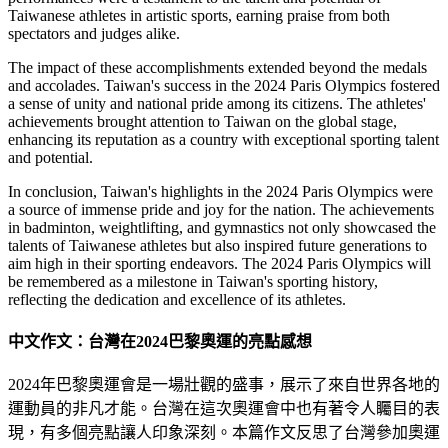
Taiwanese athletes in artistic sports, earning praise from both
spectators and judges alike.
The impact of these accomplishments extended beyond the medals
and accolades. Taiwan's success in the 2024 Paris Olympics fostered
a sense of unity and national pride among its citizens. The athletes'
achievements brought attention to Taiwan on the global stage,
enhancing its reputation as a country with exceptional sporting talent
and potential.
In conclusion, Taiwan's highlights in the 2024 Paris Olympics were
a source of immense pride and joy for the nation. The achievements
in badminton, weightlifting, and gymnastics not only showcased the
talents of Taiwanese athletes but also inspired future generations to
aim high in their sporting endeavors. The 2024 Paris Olympics will
be remembered as a milestone in Taiwan's sporting history,
reflecting the dedication and excellence of its athletes.
中文作文：台灣在2024巴黎奧運的亮點感想
2024年巴黎奧運會是一場壯觀的盛事，展示了來自世界各地的
運動員的非凡才能。台灣在這次奧運會中也有著令人矚目的表
現，有多個亮點讓人印象深刻。本篇作文反思了台灣參加奧運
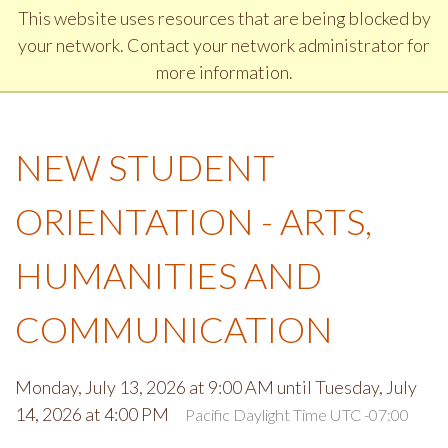
Jump to Header
Jump to Main Navigation and Secondary Navigation
Jump to main content
Jump to Footer
This website uses resources that are being blocked by
DISCOVER CHEMEKETA COMMUNITY COLLEGE
your network. Contact your network administrator for
more information.
NEW STUDENT
ORIENTATION - ARTS,
HUMANITIES AND
COMMUNICATION
Monday, July 13, 2026 at 9:00 AM until Tuesday, July
14, 2026 at 4:00 PM
Pacific Daylight Time UTC -07:00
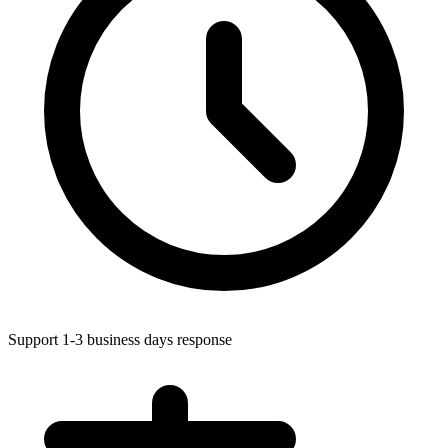
Support 1-3 business days response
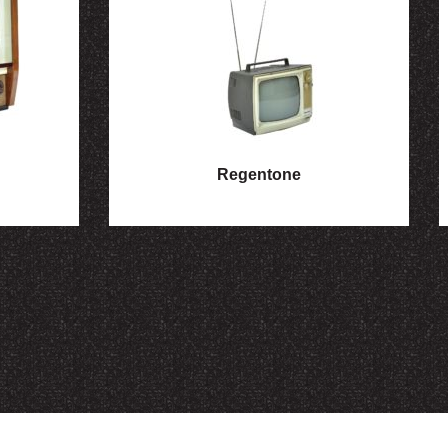
Regentone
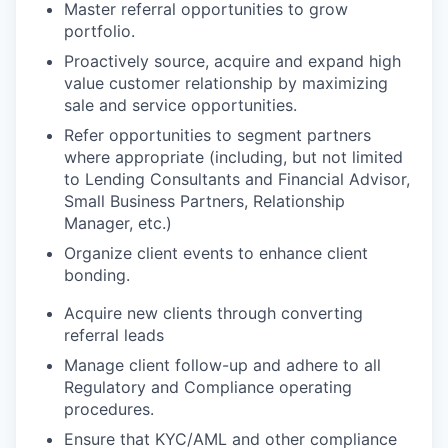
Master referral opportunities to grow
portfolio.
Proactively source, acquire and expand high
value customer relationship by maximizing
sale and service
opportunities.
Refer opportunities to segment partners
where appropriate (including, but not limited
to Lending Consultants and Financial Advisor,
Small Business Partners, Relationship
Manager, etc.)
Organize client events to enhance client
bonding.
Acquire new clients through converting
referral
leads
Manage client follow-up and adhere to all
Regulatory and Compliance operating
procedures.
Ensure that KYC/AML and other compliance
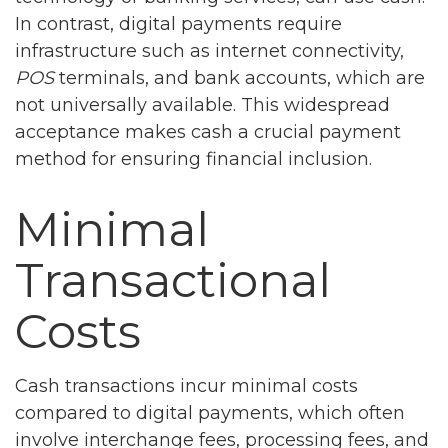
In contrast, digital payments require
infrastructure such as internet connectivity,
POS
terminals, and bank accounts, which are
not universally available. This widespread
acceptance makes cash a crucial payment
method for ensuring financial inclusion.
Minimal
Transactional
Costs
Cash transactions incur minimal costs
compared to digital payments, which often
involve interchange fees, processing fees, and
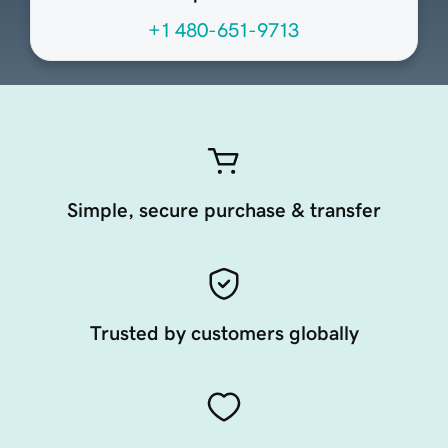
+1 480-651-9713
Simple, secure purchase & transfer
Trusted by customers globally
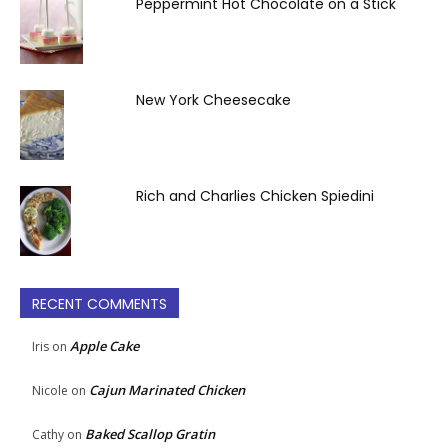
Peppermint Hot Chocolate on a Stick
New York Cheesecake
Rich and Charlies Chicken Spiedini
RECENT COMMENTS
Apple Cake
Iris
on
Cajun Marinated Chicken
Nicole
on
Baked Scallop Gratin
Cathy
on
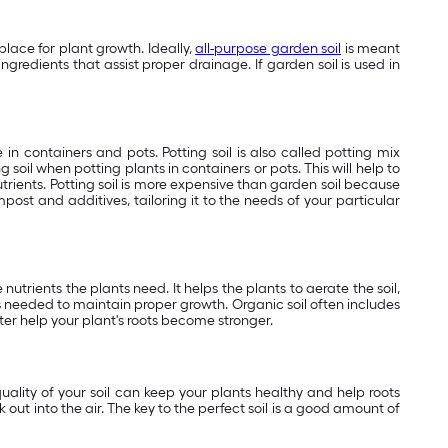
place for plant growth. Ideally,
all-purpose garden soil
is meant
ngredients that assist proper drainage. If garden soil is used in
 in containers and pots. Potting soil is also called potting mix
g soil when potting plants in containers or pots. This will help to
utrients. Potting soil is more expensive than garden soil because
ost and additives, tailoring it to the needs of your particular
 nutrients the plants need. It helps the plants to aerate the soil,
s needed to maintain proper growth. Organic soil often includes
ater help your plant's roots become stronger.
quality of your soil can keep your plants healthy and help roots
out into the air. The key to the perfect soil is a good amount of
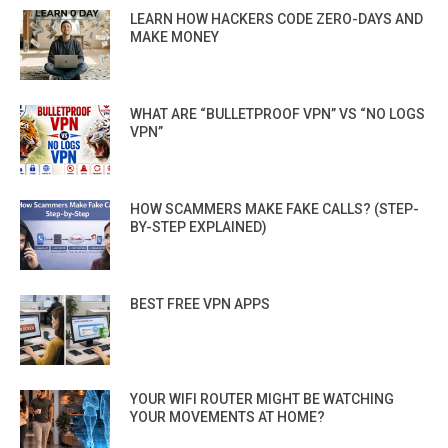
LEARN HOW HACKERS CODE ZERO-DAYS AND
MAKE MONEY
WHAT ARE “BULLETPROOF VPN” VS “NO LOGS
VPN”
HOW SCAMMERS MAKE FAKE CALLS? (STEP-
BY-STEP EXPLAINED)
BEST FREE VPN APPS
YOUR WIFI ROUTER MIGHT BE WATCHING
YOUR MOVEMENTS AT HOME?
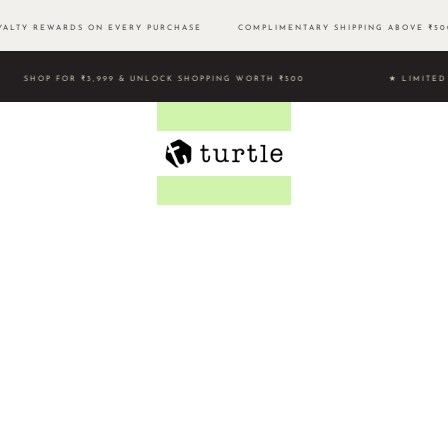
LTY REWARDS ON EVERY PURCHASE
COMPLIMENTARY SHIPPING ABOVE ₹
SHOP FOR ₹3,999 & UNLOCK SHOPPING WORTH ₹500 ★ LIMI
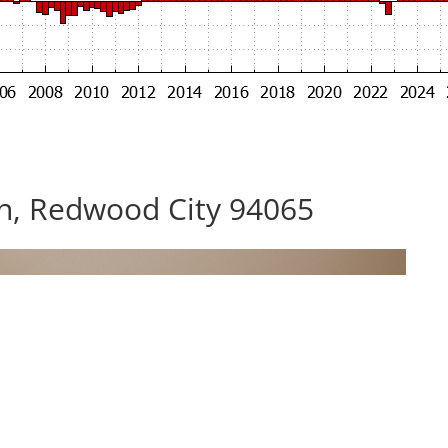
n, Redwood City 94065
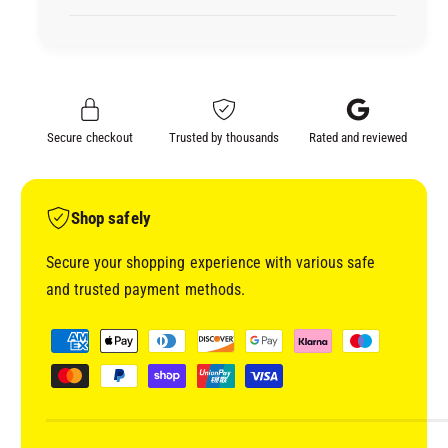
I
D
C
I
R
C
A
R
F
A
T
F
Secure checkout
Trusted by thousands
Rated and reviewed
S
T
U
S
P
U
P
P
Shop safely
L
P
I
L
Secure your shopping experience with various safe
E
I
and trusted payment methods.
S
E
S
S
P
T
S
a
O
T
y
N
O
E
m
N
C
E
e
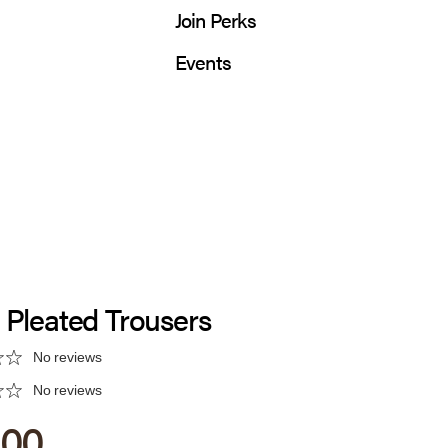
Join Perks
Events
 Pleated Trousers
No reviews
No reviews
 price
.00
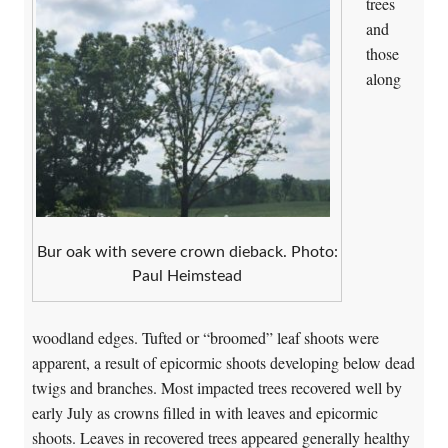
trees
and
those
along
Bur oak with severe crown dieback. Photo:
Paul Heimstead
woodland edges. Tufted or “broomed” leaf shoots were
apparent, a result of epicormic shoots developing below dead
twigs and branches. Most impacted trees recovered well by
early July as crowns filled in with leaves and epicormic
shoots. Leaves in recovered trees appeared generally healthy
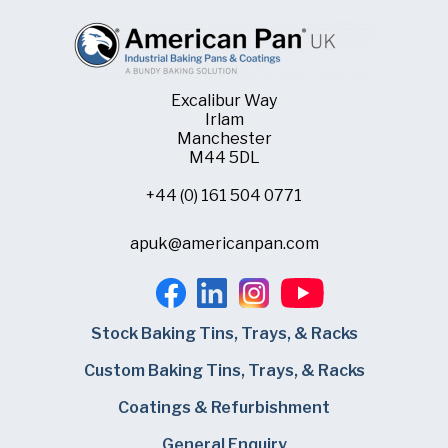
Excalibur Way
Irlam
Manchester
M44 5DL
+44 (0) 161 504 0771
apuk@americanpan.com
Stock Baking Tins, Trays, & Racks
Custom Baking Tins, Trays, & Racks
Coatings & Refurbishment
General Enquiry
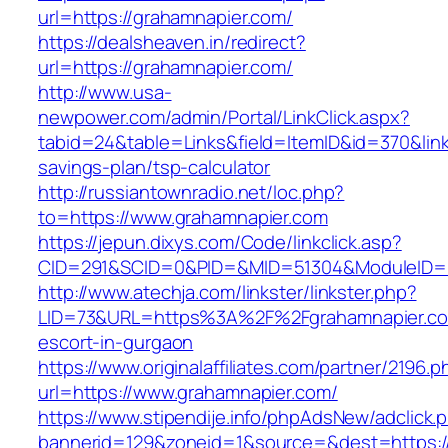
url=https://grahamnapier.com/
https://dealsheaven.in/redirect?
url=https://grahamnapier.com/
http://www.usa-
newpower.com/admin/Portal/LinkClick.aspx?
tabid=24&table=Links&field=ItemID&id=370&link=
savings-plan/tsp-calculator
http://russiantownradio.net/loc.php?
to=https://www.grahamnapier.com
https://jepun.dixys.com/Code/linkclick.asp?
CID=291&SCID=0&PID=&MID=51304&ModuleID=PL
http://www.atechja.com/linkster/linkster.php?
LID=73&URL=https%3A%2F%2Fgrahamnapier.co
escort-in-gurgaon
https://www.originalaffiliates.com/partner/2196.p
url=https://www.grahamnapier.com/
https://www.stipendije.info/phpAdsNew/adclick.
bannerid=129&zoneid=1&source=&dest=https:/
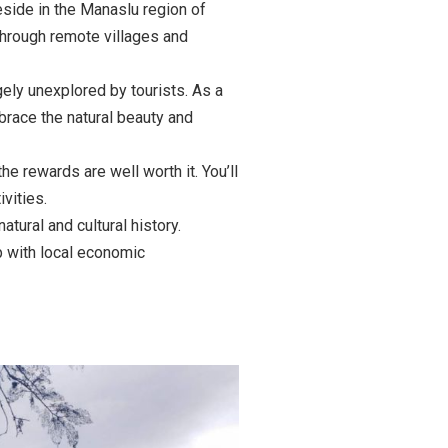
eside in the Manaslu region of
 through remote villages and
gely unexplored by tourists. As a
brace the natural beauty and
he rewards are well worth it. You’ll
vities.
tural and cultural history.
p with local economic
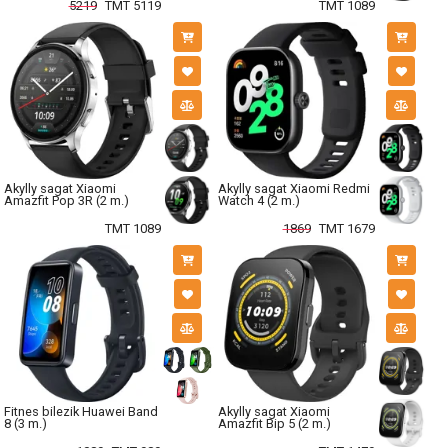
5219
TMT 5119
TMT 1089
Akylly sagat Xiaomi
Akylly sagat Xiaomi Redmi
Amazfit Pop 3R (2 m.)
Watch 4 (2 m.)
TMT 1089
1869
TMT 1679
Fitnes bilezik Huawei Band
Akylly sagat Xiaomi
8 (3 m.)
Amazfit Bip 5 (2 m.)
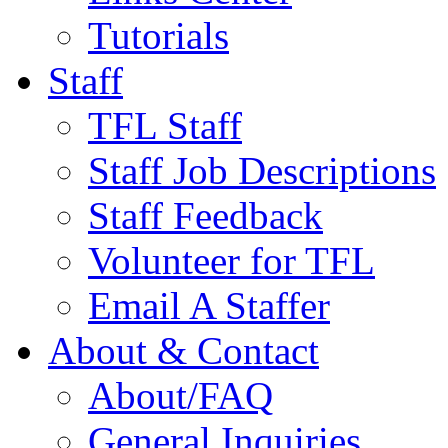
Tutorials
Staff
TFL Staff
Staff Job Descriptions
Staff Feedback
Volunteer for TFL
Email A Staffer
About & Contact
About/FAQ
General Inquiries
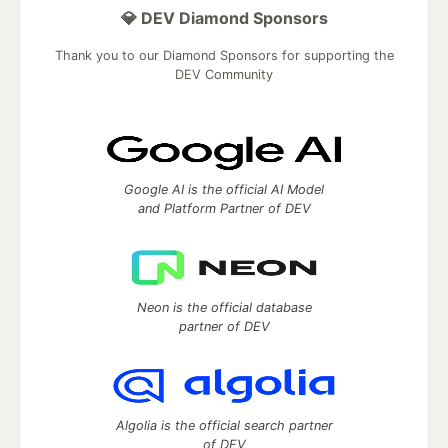
💎 DEV Diamond Sponsors
Thank you to our Diamond Sponsors for supporting the
DEV Community
Google AI is the official AI Model
and Platform Partner of DEV
Neon is the official database
partner of DEV
Algolia is the official search partner
of DEV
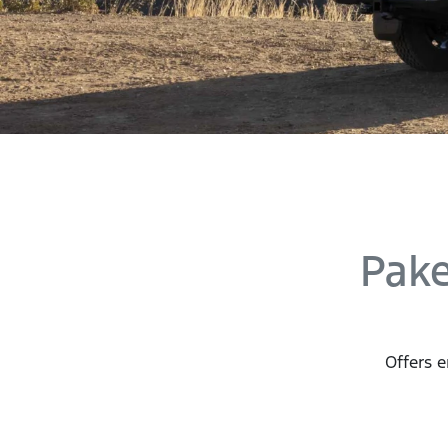
Pak
Offers e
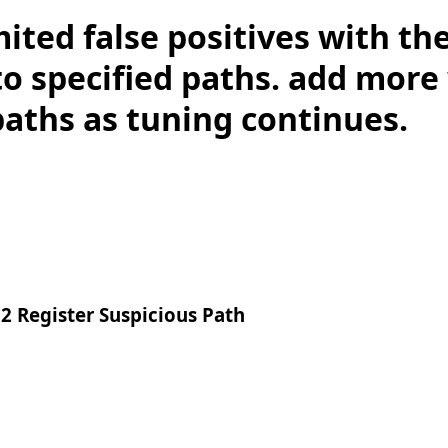
mited false positives with th
to specified paths. add more
paths as tuning continues.
2 Register Suspicious Path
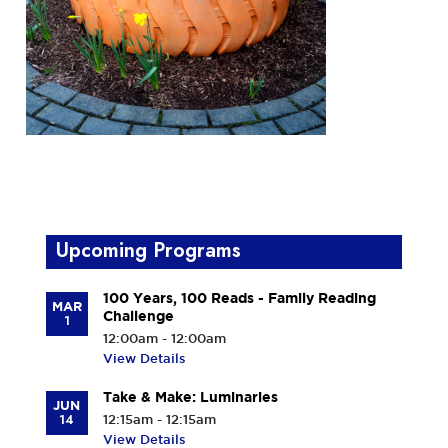
Upcoming Programs
100 Years, 100 Reads - Family Reading
MAR
Challenge
1
12:00am - 12:00am
View Details
Take & Make: Luminaries
JUN
14
12:15am - 12:15am
View Details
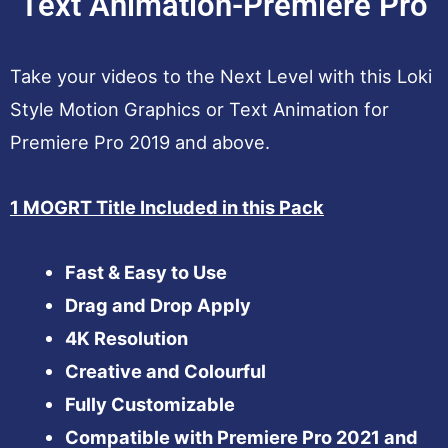
Text Animation-Premiere Pro
Take your videos to the Next Level with this Loki
Style Motion Graphics or Text Animation for
Premiere Pro 2019 and above.
1 MOGRT Title Included in this Pack
Fast & Easy to Use
Drag and Drop Apply
4K Resolution
Creative and Colourful
Fully Customizable
Compatible with Premiere Pro 2021 and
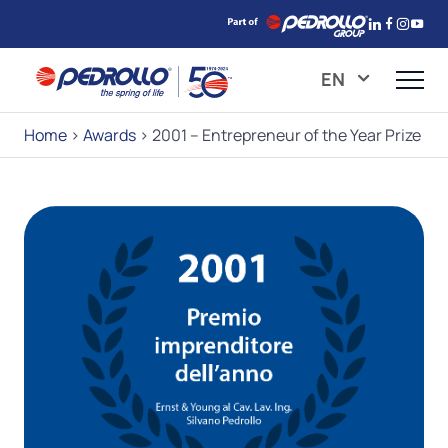
EN
Home
>
Awards
>
2001 – Entrepreneur of the Year Prize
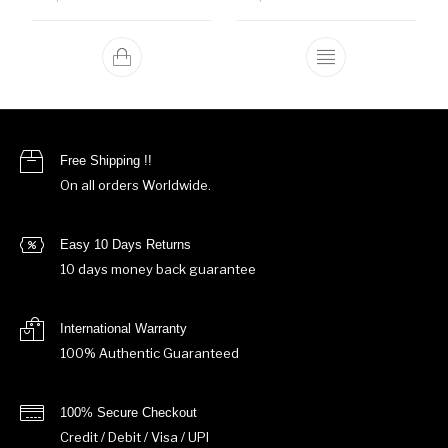
This product ha
Free Shipping !!
On all orders Worldwide.
Easy 10 Days Returns
10 days money back guarantee
International Warranty
100% Authentic Guaranteed
100% Secure Checkout
Credit / Debit / Visa / UPI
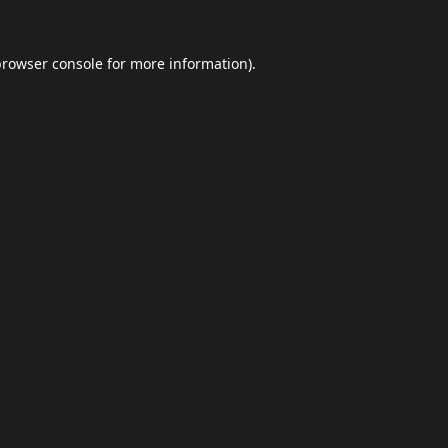
browser console
for more information).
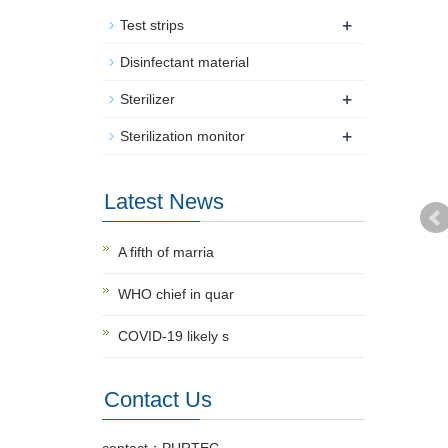
+
Test strips
Disinfectant material
+
Sterilizer
+
Sterilization monitor
Latest News
A fifth of marria
WHO chief in quar
COVID-19 likely s
Contact Us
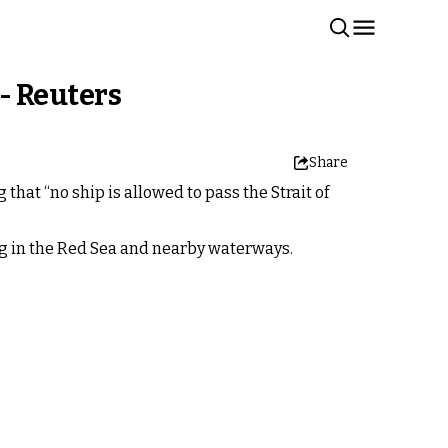
 - Reuters
Share
hat “no ship is allowed to pass the Strait of
ng in the Red Sea and nearby waterways.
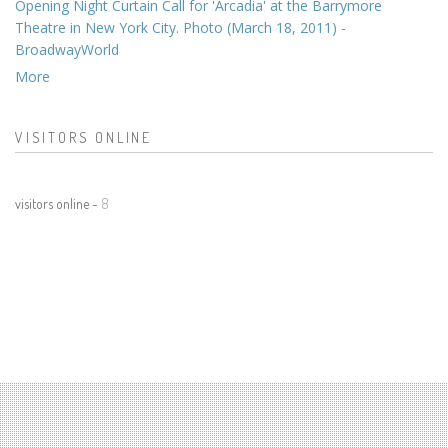
Opening Night Curtain Call for 'Arcadia' at the Barrymore
Theatre in New York City. Photo (March 18, 2011) -
BroadwayWorld
More
VISITORS ONLINE
visitors online -
8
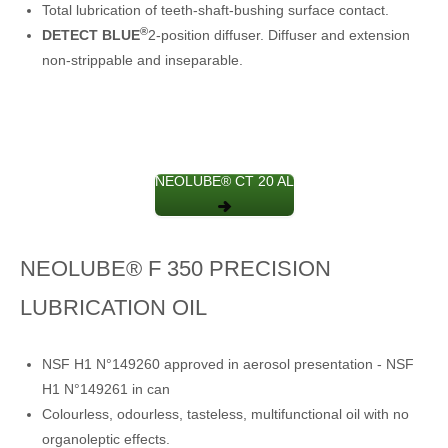
Total lubrication of teeth-shaft-bushing surface contact.
®
DETECT BLUE
2-position diffuser. Diffuser and extension
non-strippable and inseparable.
NEOLUBE® CT 20 AL
NEOLUBE® F 350 PRECISION
LUBRICATION OIL
NSF H1 N°149260 approved in aerosol presentation - NSF
H1 N°149261 in can
Colourless, odourless, tasteless, multifunctional oil with no
organoleptic effects.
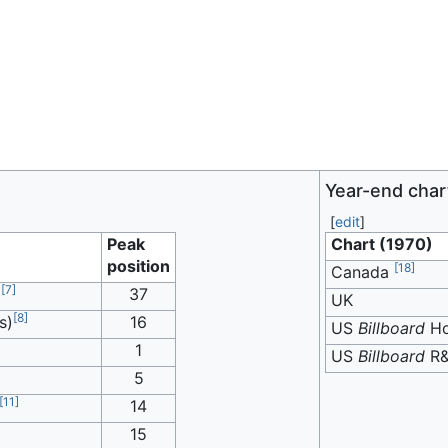
Year-end char
[
edit
]
Peak
Chart (1970)
position
[
18
]
Canada
[
7
]
)
37
UK
[
8
]
s)
16
US
Billboard
Ho
1
US
Billboard
R
5
[
11
]
14
15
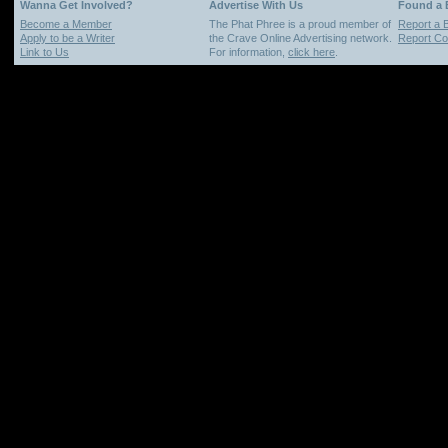
Wanna Get Involved?
Advertise With Us
Found a
Become a Member
The Phat Phree is a proud member of
Report a 
Apply to be a Writer
the Crave Online Advertising network.
Report Cop
Link to Us
For information,
click here
.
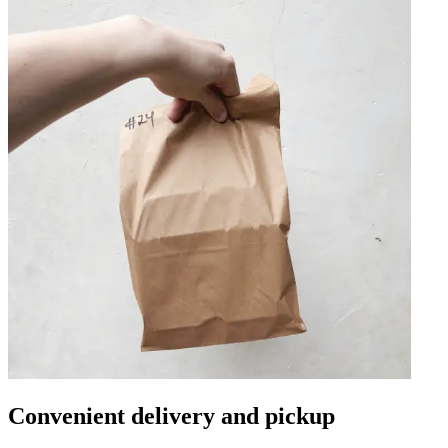
Convenient delivery and pickup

● ● ● ● ● ● ●

WHAT YOU ARE ASKED TO DO
Please reproduce, verbatim, the lines of the listing between the line containing "Total lubrication of" and the line containing "organoleptic effects.", inclusive.

EXERCISE RESPONSE
Total lubrication of teeth-shaft-bushing surface contact.
®
DETECT BLUE
2-position diffuser. Diffuser and extension
non-strippable and inseparable.
NEOLUBE® CT 20 AL
NEOLUBE® F 350 PRECISION
LUBRICATION OIL
NSF H1 N°149260 approved in aerosol presentation - NSF
H1 N°149261 in can
Colourless, odourless, tasteless, multifunctional oil with no
organoleptic effects.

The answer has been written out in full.